Technically speaking, the hand-stitched piece that uses the "running stitch" provides a stronger and more durable construction than the machine sewn piece that uses the "locking stitch".
If a thread were to snap on a piece that uses a sewing machine, the entire line of thread could potential unravel allowing the two pieces of leather to separate. However in a hand-stitched piece, the thread will not unravel and the leather pieces will not separate from each other. More importantly, it's easier to repair the line of stitching.
Function and design
For me, the look of the finished product is just as important as the construction of it. After all, our products are meant to be worn and displayed. Using the tools, materials and techniques of hand-stitching allows us to make very deliberate choices when we design a piece. In the image to the left, you'll notice the subtle zig-zagged line of a particular technique of stitching on one of our products.

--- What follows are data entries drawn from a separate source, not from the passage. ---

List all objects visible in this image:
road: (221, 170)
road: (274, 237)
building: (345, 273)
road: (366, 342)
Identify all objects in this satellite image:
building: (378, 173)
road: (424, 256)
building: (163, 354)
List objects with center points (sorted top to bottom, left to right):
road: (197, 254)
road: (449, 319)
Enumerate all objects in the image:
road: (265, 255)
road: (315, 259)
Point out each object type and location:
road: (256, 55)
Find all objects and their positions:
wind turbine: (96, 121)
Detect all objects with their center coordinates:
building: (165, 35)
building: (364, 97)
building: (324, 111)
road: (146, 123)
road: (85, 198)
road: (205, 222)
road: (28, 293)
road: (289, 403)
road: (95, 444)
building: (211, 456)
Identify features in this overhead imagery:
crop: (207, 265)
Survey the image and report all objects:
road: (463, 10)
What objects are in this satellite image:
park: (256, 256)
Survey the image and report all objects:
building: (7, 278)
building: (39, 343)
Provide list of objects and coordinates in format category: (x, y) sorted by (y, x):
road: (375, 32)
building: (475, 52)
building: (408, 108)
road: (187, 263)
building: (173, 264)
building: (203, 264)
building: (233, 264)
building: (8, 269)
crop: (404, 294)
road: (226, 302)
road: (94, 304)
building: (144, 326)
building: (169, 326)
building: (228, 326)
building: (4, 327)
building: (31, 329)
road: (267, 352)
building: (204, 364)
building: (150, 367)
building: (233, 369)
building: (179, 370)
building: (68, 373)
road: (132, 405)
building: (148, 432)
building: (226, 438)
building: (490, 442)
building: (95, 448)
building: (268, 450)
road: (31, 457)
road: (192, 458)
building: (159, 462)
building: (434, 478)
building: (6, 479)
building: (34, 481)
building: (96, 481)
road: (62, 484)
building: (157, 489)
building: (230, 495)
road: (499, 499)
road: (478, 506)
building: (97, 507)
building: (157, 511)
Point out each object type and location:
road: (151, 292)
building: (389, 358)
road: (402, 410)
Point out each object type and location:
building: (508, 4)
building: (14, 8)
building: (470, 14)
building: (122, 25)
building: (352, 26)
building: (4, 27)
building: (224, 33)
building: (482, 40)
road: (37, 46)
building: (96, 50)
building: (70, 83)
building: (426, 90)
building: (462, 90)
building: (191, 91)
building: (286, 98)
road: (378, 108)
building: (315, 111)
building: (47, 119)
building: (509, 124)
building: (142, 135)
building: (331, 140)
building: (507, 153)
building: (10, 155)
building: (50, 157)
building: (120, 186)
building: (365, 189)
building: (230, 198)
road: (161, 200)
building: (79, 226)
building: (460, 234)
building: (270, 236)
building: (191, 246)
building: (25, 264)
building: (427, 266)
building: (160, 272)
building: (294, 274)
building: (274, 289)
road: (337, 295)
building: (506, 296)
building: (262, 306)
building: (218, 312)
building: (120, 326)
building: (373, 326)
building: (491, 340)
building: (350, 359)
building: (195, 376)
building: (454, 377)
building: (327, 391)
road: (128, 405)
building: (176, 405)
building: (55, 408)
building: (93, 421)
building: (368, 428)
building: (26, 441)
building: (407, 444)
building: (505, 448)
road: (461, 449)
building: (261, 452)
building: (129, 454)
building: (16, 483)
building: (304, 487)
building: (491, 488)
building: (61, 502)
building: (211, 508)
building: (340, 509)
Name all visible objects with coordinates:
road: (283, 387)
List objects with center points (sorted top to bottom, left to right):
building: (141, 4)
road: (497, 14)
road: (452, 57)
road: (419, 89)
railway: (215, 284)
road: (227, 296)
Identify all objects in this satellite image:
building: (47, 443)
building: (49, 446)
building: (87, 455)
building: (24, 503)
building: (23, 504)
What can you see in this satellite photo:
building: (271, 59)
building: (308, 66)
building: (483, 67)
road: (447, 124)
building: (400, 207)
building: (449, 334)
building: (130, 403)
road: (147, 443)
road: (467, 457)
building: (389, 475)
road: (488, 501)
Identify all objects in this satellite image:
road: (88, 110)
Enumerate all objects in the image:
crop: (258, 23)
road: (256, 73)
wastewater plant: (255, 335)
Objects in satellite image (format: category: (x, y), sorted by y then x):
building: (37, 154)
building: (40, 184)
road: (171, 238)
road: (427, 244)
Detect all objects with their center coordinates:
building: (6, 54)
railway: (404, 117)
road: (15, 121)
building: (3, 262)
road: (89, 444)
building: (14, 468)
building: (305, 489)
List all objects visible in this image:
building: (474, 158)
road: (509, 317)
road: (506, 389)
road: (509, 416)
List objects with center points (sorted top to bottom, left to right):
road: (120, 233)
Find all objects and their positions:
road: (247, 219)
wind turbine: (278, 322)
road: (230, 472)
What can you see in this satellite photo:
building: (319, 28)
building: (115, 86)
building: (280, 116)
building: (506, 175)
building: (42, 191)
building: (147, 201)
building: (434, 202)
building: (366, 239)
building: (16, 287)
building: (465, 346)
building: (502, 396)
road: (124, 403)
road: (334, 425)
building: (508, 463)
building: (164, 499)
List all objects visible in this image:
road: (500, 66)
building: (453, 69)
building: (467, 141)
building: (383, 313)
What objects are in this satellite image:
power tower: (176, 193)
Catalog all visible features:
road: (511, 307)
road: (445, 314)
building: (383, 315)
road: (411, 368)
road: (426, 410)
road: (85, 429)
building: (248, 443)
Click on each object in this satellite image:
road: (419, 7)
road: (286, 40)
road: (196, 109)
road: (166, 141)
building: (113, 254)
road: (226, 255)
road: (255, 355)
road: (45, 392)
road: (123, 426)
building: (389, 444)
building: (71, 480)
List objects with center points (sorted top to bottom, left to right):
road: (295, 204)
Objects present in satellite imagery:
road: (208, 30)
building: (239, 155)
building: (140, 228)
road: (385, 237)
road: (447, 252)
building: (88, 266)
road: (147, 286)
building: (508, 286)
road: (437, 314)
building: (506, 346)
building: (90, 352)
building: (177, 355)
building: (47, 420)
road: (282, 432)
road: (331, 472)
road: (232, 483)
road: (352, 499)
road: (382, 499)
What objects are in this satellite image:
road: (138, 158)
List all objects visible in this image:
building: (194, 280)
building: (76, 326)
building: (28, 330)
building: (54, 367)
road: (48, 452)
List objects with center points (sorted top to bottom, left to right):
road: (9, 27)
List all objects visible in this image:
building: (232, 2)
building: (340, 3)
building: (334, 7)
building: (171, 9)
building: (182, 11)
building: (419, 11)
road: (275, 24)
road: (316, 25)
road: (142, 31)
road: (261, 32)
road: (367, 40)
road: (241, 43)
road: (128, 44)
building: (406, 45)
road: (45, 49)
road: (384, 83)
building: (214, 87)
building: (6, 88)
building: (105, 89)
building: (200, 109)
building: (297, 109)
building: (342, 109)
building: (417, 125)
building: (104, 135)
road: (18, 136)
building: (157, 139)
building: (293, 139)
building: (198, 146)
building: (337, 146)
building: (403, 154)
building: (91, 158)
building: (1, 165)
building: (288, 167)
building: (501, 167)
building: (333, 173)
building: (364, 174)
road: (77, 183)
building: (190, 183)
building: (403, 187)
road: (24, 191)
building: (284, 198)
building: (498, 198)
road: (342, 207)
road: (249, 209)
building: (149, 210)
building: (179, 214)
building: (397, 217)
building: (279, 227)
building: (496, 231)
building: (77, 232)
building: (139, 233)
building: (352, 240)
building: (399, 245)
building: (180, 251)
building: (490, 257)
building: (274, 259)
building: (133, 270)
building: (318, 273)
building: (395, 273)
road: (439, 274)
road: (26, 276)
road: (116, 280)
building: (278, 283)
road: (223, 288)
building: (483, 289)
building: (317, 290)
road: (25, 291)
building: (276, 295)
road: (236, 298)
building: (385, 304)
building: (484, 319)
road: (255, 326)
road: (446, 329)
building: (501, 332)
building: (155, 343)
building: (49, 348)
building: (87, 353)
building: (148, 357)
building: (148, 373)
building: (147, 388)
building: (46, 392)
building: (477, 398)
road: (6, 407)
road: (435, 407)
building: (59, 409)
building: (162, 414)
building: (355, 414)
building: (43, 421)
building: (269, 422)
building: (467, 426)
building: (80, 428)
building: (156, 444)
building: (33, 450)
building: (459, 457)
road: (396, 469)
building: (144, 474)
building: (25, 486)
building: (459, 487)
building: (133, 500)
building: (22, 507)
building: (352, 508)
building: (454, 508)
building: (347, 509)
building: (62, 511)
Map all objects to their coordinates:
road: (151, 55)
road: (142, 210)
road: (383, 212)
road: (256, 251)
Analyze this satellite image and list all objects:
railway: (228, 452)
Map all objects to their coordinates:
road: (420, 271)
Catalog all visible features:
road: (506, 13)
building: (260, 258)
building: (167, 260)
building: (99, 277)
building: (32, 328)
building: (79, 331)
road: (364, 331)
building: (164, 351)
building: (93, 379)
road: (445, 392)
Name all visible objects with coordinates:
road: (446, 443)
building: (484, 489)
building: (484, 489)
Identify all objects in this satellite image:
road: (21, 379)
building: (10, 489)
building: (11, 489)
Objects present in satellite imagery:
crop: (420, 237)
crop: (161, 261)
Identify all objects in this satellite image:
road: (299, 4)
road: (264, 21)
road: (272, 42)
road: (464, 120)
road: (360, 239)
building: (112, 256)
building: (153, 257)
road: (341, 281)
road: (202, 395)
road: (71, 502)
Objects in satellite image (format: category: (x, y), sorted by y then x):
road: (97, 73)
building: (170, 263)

The size and type of thread we use along with the stitches-per-inch and technique (we use a saddle-stitch, which is a type of running stitch that we discuss in another post) help to contribute to the overall aesthetic of a product. As a designer, I take pride in the overall design of a finished product. But as an artisan, my pride rests in a beautifully executed line of stitching.
What it means to me?
One of the challenges of hand-stitching leather is that it takes a significantly longer time to produce an item. When you combine the time, durability and refined aesthetic of a hand-stitched piece, it's easy to see why the price of hand-stitched leather can be more than that of items that are machine-sewn. But it's also easy to see that hand-stitched items are meant to last a lifetime.
As an artisan, I'm in love with the process of my work. Similar to a musician or sculptor, there's a training of your hands and a connection to the overall creative process. I love the complicated dance between needle, thread and awl required to achieve the proper affect. And, in the end, for the well trained eye, each item has its subtle differences. Those are the differences that reveal the touch and mark of a maker's hands.